Actually you want customers to not be able to find things, so they have to wander around, and 'find' other things (in large displays for example) that you want them to buy. If the beer and diapers are always together then they won't discover the new high-margin sausage rolls. So what's better for the customer from a correlated data perspective may not be better for the business from a maximizing profit perspective.


> you want customers to not be able to find things, so they have to wander around, and 'find' other thing

This seems to be the Loblaw/NoFrills model in Toronto. They relocate products with alarming frequency.

Want milk? That's in the dairy section. Want organic milk? That's in the health food section at the opposite end of the aircraft hangar sized store. Nuts? Either in the snack foods, health foods, or baking ingredients depending on unknown critera - one literally has to check all the places.


Taken to the extreme though, I'm going to be taking up employee time asking where something is and eventually stop shopping at a store if it's too frustrating.


a) most people don't take things to extremes; b) employee time is not a problem, as they're there anyway; c) if all grocery stores act like this (and they do), you have to keep shopping there anyway (and they know this).

# MATERIAL PROVIDED
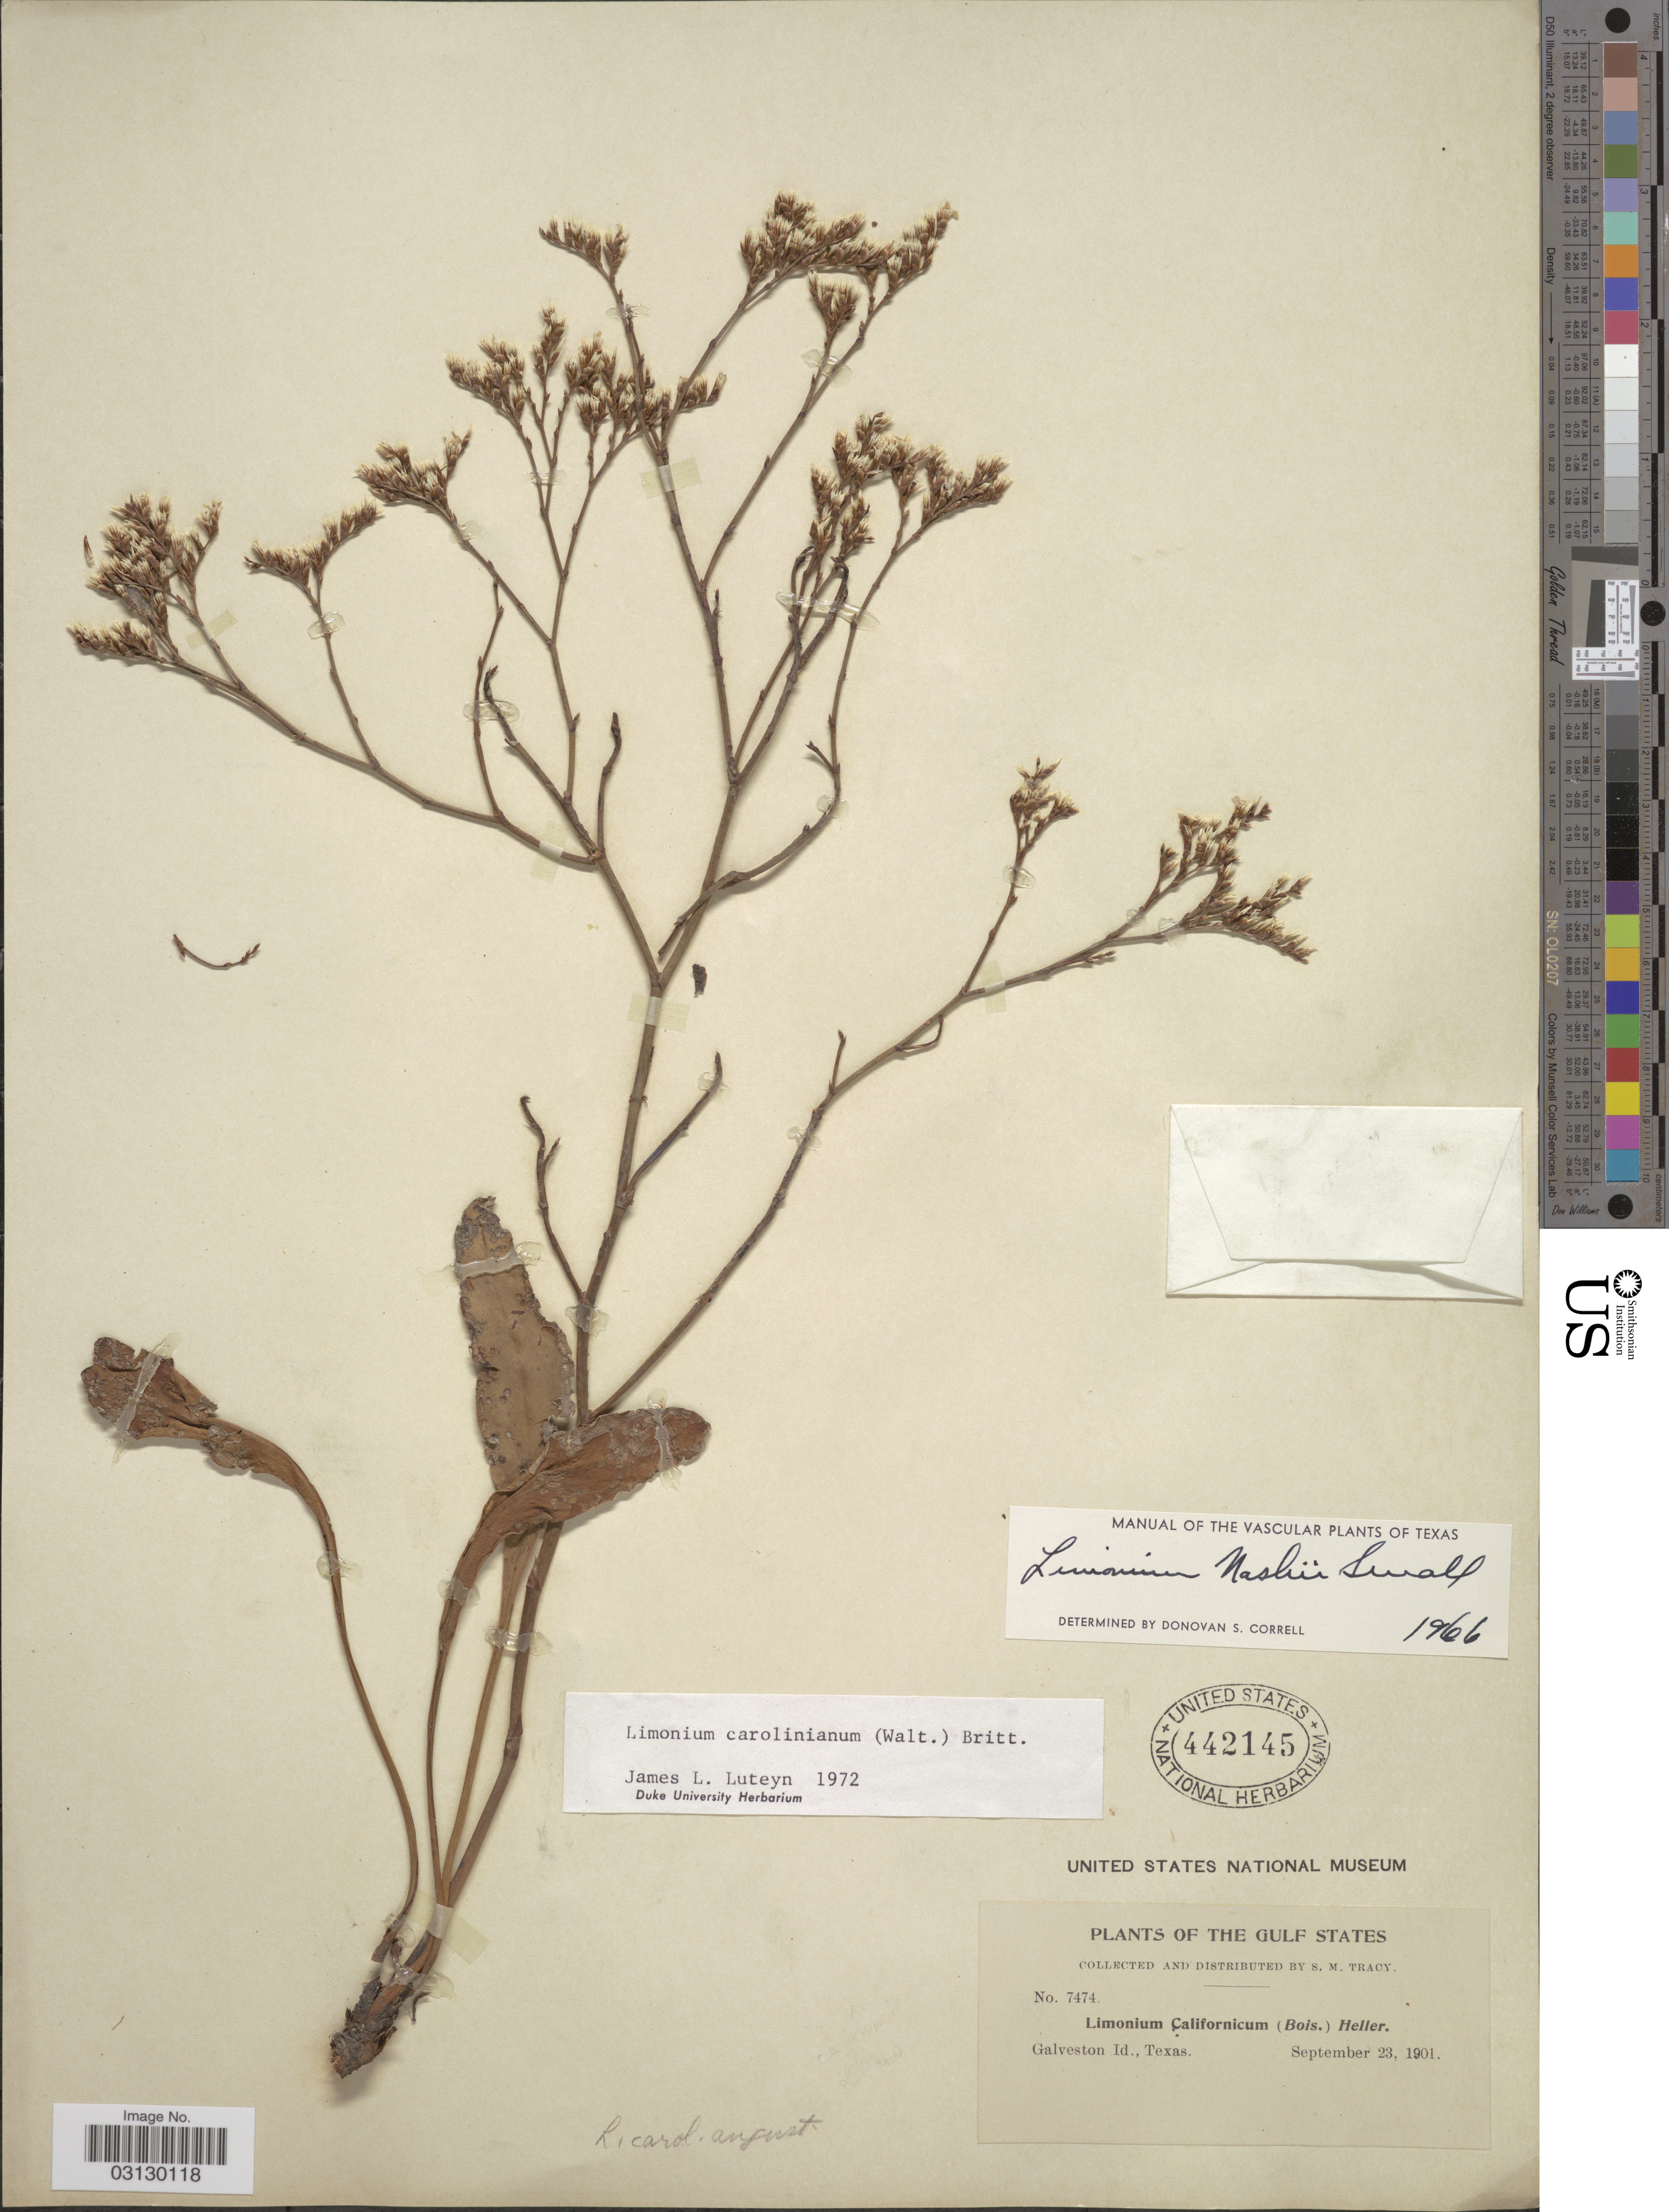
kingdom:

# INSTRUCTIONS FOR THE TASK
Write the next reply in the grocery store layout discussion, following on from its last sentence.

# ANSWER TO THE TASK
So what will actually happen, with you and me and everyone else, is that we'll grumble about how they moved the cheese again, we'll wander around the store until we find it, and we'll be exposed to some more products and implicit advertising in our search, and we'll forget about it as soon as we exit the store. Over time the store will increase its profits 1.3%, and the competing store "where everything is always in the same place as last time" struggles because their prices aren't maximally optimized with the same grocery store software everyone else uses.


Eh. I have several grocery stores--and grocery departments--that I more or less favor for various reasons depending on what I'm buying. If one of them makes my life less pleasant whether because they're always moving stuff around, they overly rely on self-service, they tend to be crowded, or whatever--I'll probably go elsewhere. I do consider pricing but I don't really comparison shop so that only loosely factors in.